Kelly started by looking at the most caustic mutation in BRCA1, the one that has been identified as a cause of breast cancer 100% of the time.
“We saw this very tragic tag added to BRCA1 in cancer cells, but we were able to correct the inappropriate tagging system,” she explained. According to Kelly, “if we know this modification is limiting the positive role of BRCA1 in cells, tweaking this procedure may lead to an important new intervention.”
Kelly’s lab is tightly focused on molecular images and data to provide key insights. “We look at small things in a big way,” she said. “We're examining these small changes, these minuscule details, that have large impacts on downstream mechanisms.”
The potential promise of understanding these impacts is enormous. “If we can make BRCA1 to do its job better, we can restore its capabilities as a tumor suppressor.” Kelly noted. The result could be an early preventive measure and better disease management for BRCA1-related cancers.
These cancers are very invasive, and very aggressive, historically affecting young women and minorities. Not many specific therapies have been developed for them, and the outcomes of those are just barely extending life, tragically leaving people still very sick.

▶ _PROVIDED DATA_:
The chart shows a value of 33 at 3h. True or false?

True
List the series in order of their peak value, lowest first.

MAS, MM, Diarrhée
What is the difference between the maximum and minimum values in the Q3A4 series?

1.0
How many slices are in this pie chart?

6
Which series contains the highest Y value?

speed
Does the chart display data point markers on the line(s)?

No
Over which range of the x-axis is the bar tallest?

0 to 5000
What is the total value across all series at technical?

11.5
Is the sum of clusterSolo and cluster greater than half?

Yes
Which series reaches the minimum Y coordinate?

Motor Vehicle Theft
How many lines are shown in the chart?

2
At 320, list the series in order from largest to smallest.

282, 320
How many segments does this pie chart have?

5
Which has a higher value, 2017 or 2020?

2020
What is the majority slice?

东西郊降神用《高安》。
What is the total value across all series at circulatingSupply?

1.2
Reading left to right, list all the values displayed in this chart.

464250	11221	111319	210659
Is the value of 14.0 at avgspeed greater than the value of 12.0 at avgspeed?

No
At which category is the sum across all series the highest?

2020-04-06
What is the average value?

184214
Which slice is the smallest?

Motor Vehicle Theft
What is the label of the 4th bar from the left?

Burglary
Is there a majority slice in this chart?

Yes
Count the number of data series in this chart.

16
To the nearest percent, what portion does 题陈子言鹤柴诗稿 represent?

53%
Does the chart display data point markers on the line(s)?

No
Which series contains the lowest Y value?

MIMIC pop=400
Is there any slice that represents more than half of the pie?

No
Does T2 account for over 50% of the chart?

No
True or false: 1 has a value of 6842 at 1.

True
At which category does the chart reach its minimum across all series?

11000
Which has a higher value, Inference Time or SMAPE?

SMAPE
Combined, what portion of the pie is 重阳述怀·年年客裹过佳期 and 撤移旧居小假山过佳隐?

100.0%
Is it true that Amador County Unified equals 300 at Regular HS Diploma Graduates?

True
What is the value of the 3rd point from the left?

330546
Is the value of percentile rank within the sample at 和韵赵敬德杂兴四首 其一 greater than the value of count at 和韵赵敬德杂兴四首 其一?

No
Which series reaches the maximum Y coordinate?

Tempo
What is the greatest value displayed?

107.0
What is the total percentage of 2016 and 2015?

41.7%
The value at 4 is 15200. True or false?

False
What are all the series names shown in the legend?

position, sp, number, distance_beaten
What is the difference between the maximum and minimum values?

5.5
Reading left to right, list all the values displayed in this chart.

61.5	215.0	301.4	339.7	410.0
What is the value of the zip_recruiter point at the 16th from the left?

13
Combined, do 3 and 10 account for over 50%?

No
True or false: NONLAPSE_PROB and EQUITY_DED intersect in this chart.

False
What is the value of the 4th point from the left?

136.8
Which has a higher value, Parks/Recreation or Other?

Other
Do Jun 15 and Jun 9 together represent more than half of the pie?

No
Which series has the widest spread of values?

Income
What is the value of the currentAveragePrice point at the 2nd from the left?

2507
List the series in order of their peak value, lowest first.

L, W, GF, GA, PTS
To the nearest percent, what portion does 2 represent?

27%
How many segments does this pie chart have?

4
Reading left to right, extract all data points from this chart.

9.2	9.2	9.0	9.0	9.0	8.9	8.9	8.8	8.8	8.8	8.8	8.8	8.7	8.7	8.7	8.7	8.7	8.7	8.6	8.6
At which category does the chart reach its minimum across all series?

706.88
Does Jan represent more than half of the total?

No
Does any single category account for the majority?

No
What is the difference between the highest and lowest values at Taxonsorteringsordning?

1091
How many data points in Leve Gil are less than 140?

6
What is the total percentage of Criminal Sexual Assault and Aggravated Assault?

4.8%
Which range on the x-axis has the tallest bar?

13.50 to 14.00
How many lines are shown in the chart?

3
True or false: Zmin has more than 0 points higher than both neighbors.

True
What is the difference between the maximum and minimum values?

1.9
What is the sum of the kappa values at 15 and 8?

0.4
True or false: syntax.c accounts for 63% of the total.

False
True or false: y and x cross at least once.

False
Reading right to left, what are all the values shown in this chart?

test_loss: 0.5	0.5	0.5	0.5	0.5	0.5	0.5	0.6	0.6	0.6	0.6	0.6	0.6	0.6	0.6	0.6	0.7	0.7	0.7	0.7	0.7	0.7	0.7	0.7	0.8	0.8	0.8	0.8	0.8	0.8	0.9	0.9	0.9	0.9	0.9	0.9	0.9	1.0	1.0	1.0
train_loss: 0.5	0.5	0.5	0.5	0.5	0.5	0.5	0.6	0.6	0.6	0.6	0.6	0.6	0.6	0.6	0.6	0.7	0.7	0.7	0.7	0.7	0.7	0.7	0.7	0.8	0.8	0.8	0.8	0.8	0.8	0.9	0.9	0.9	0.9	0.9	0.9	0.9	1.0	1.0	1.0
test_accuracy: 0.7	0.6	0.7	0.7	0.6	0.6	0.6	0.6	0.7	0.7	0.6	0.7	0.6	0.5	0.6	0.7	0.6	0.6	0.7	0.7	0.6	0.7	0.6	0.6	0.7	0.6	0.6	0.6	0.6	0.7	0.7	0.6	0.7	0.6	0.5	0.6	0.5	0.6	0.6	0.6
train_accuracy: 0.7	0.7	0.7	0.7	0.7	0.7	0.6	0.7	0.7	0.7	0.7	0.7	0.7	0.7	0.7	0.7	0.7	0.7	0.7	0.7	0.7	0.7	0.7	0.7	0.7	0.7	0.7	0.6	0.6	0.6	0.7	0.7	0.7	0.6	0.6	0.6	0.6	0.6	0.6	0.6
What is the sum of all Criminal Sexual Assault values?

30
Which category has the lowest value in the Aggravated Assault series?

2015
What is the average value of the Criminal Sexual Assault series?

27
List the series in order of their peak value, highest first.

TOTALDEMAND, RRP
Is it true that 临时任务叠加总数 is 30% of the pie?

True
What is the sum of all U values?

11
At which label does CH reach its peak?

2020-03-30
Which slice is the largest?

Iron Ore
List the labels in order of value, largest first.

▶ _WORK TASK 1_:
In the BRCA1 excerpt, what is Kelly's lab tightly focused on?
▶ _WORK TASK 2_:
Write out the part of the BRCA1 excerpt that begins at the words "Kelly’s lab is" and stops after the words "still very sick.".

▶ _EXERCISE ANSWER 1_:
Molecular images and data to provide key insights.

▶ _EXERCISE ANSWER 2_:
Kelly’s lab is tightly focused on molecular images and data to provide key insights. “We look at small things in a big way,” she said. “We're examining these small changes, these minuscule details, that have large impacts on downstream mechanisms.”
The potential promise of understanding these impacts is enormous. “If we can make BRCA1 to do its job better, we can restore its capabilities as a tumor suppressor.” Kelly noted. The result could be an early preventive measure and better disease management for BRCA1-related cancers.
These cancers are very invasive, and very aggressive, historically affecting young women and minorities. Not many specific therapies have been developed for them, and the outcomes of those are just barely extending life, tragically leaving people still very sick.